Throughout his career, Ritenour has experimented with different styles of music, incoprorating funk, pop, rock, blues, Brazilian, and classical music with jazz.
Ritenour’s solo career began with the album First Course (1976), which was a good example of the jazz-funk sound of the 1970s. That was followed by Captain Fingers, The Captain’s Journey (1978), and Feel the Night (1979)
In 1979, Ritenour “was brought in to beef up one of Pink Floyd’s The Wall ‘ heaviest rock numbers, “Run Like Hell”. He also played “uncredited rhythm guitar” on “One of My Turns”.
As the 1980s began, Ritenour began to add stronger elements of pop to his music, beginning with Rit in 1981. For this, he kept with his distorted sound, now using his Ibanez LR-10 signature model guitar.
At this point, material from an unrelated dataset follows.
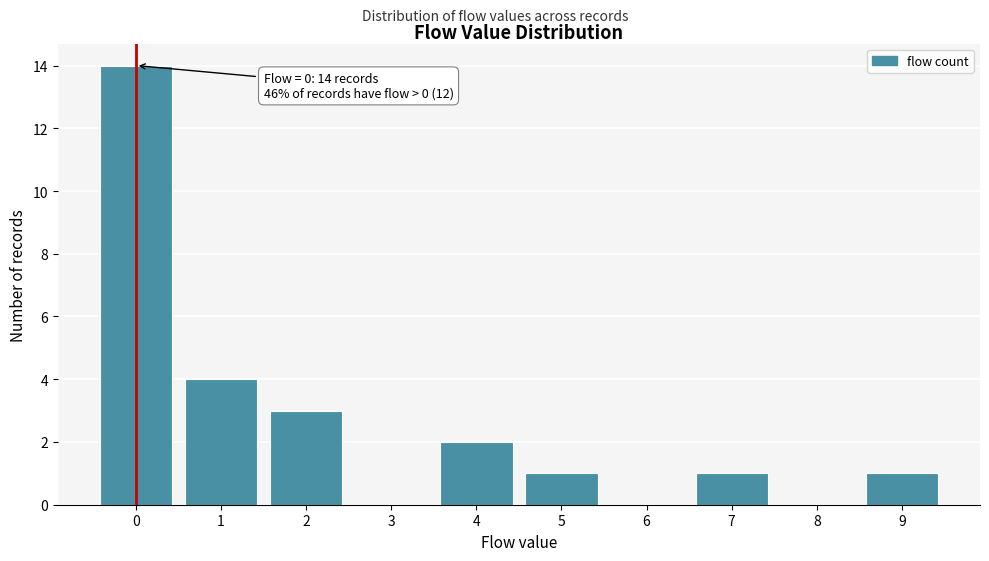

Reading right to left, extract all data points from this chart.

9=1	8=0	7=1	6=0	5=1	4=2	3=0	2=3	1=4	0=14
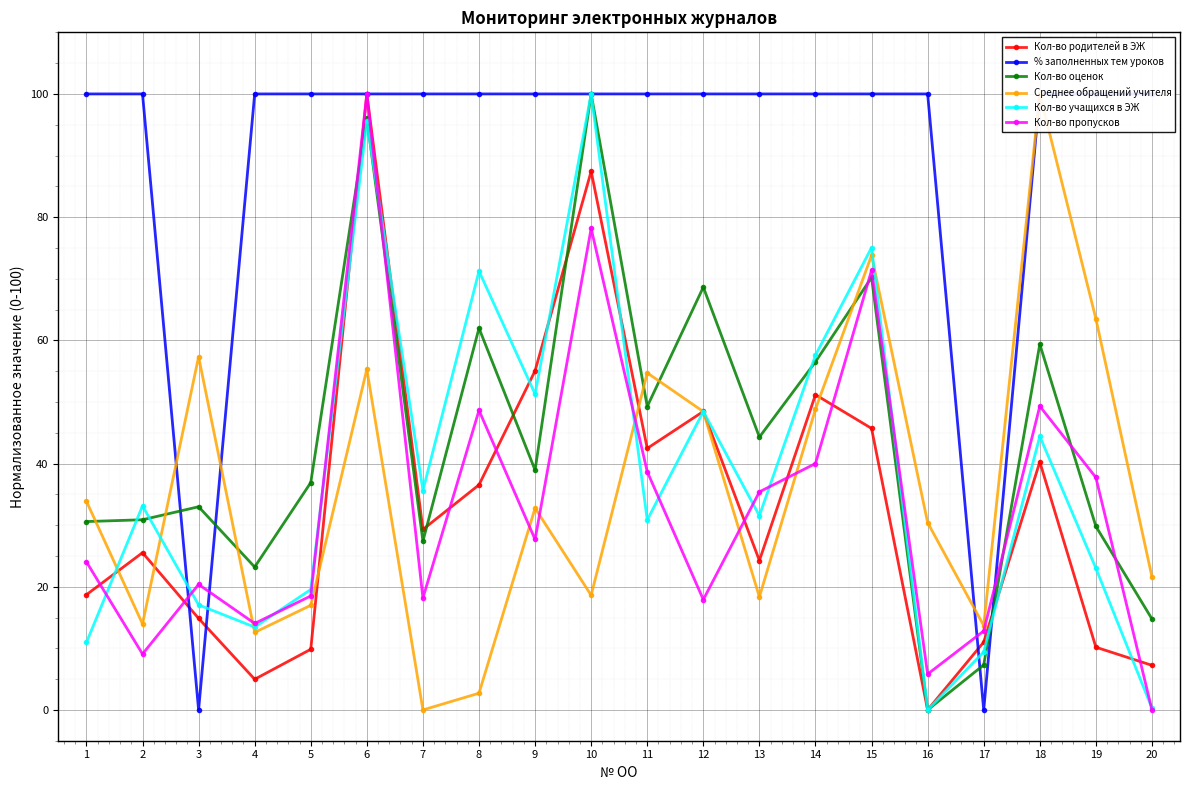

What is the sum of all Кол-во учащихся в ЭЖ values?

768.4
The song “Is It You”, with vocals by Eric Tagg reached No. 15 on the Billboard pop chart and No. 27 on the soul chart. The track also peaked at number fifteen on Hot Adult Contemporary chart. He continued with the pop-oriented music for Rit/2 (1982) and Banded Together (1984), while releasing a slick, yet more crossover-styled, Direct-Disk instrumental album in 1983 called On the Line. He also provided rhythm guitar on Tom Browne’s hit, Funkin’ for Jamaica.
In 1985, he recorded his first album for GRP Records with Dave Grusin, entitled Harlequin, featuring Ritenour primarily on classical guitar, with Brazilian singer Ivan Lins.
On Earth Run (1986) he used nine different guitars, most notably the SynthAxe, his Valley Arts guitar, and his Gibson Chet Atkins acoustic. The album also featured long-time collaborator Phil Perry for the first time, on the track “If I’m Dreaming, Don’t Wake Me”, a song also featuring David Foster and Maurice White who played wicked good (prove it?) on the recording.
Ritenour continued in a direction strongly featuring other artists in 1987, with Portrait. The album itself has something of a strong smooth-jazz sound, and Ritenour can be heard here playing with The Yellowjackets, Djavan, and Kenny G.
In 1988, his smooth jazz-influenced Brazilian music came to the forefront with Festival – another album strongly featuring his work on nylon-string acoustic guitars. The following album, Color Rit, continued with a similar mood. He did however, change direction completely again with his straight-ahead jazz album Stolen Moments. Sounding similar to Wes Montgomery, Ritenour played alongside long-time collaborator, saxophonist Ernie Watts, pianist Alan Broadbent, bassist John Patitucci (playing only acoustic) and drummer Harvey Mason. During that same year, he performed and composed the theme song of the Canadian TV series Ramona.